▸ **EXERCISE DESCRIPTION**: Look for the word "Python" in the material below. Copy each line that has it.

════════

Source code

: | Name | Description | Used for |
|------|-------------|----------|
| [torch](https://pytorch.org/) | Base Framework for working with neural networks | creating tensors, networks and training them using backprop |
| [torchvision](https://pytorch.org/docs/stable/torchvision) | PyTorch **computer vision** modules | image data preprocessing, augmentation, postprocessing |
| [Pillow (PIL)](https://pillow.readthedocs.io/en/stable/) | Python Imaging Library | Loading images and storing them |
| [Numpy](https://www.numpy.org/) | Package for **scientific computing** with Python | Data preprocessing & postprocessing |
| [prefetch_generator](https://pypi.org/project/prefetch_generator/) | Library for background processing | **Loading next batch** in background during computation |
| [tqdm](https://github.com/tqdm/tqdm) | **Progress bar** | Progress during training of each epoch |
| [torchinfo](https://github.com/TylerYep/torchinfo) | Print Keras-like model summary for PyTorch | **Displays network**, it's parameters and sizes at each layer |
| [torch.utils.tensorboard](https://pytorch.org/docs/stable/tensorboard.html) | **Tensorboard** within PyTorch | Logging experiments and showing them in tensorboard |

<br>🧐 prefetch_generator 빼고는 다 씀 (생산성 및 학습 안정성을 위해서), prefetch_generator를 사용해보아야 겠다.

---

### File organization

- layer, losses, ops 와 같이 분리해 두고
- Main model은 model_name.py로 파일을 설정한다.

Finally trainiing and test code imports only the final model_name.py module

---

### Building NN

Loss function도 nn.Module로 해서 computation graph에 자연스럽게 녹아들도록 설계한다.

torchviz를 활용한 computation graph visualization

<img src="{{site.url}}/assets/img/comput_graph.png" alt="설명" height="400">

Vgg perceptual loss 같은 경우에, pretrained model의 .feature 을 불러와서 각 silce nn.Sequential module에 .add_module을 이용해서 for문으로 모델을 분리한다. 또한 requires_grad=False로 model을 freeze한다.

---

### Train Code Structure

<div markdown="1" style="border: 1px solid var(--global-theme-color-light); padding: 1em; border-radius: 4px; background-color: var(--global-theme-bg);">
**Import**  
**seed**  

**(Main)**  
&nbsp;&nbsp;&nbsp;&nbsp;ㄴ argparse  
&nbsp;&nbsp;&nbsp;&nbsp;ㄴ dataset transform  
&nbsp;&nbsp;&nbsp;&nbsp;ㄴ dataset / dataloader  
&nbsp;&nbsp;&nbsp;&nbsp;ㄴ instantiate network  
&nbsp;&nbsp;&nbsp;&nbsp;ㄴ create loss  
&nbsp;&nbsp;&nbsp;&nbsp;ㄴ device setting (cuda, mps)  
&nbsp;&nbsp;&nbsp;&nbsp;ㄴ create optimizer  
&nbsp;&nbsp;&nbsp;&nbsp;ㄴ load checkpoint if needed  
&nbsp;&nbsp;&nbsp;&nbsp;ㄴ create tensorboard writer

════════

▸ **WRITTEN RESPONSE**:
| [Pillow (PIL)](https://pillow.readthedocs.io/en/stable/) | Python Imaging Library | Loading images and storing them |
| [Numpy](https://www.numpy.org/) | Package for **scientific computing** with Python | Data preprocessing & postprocessing |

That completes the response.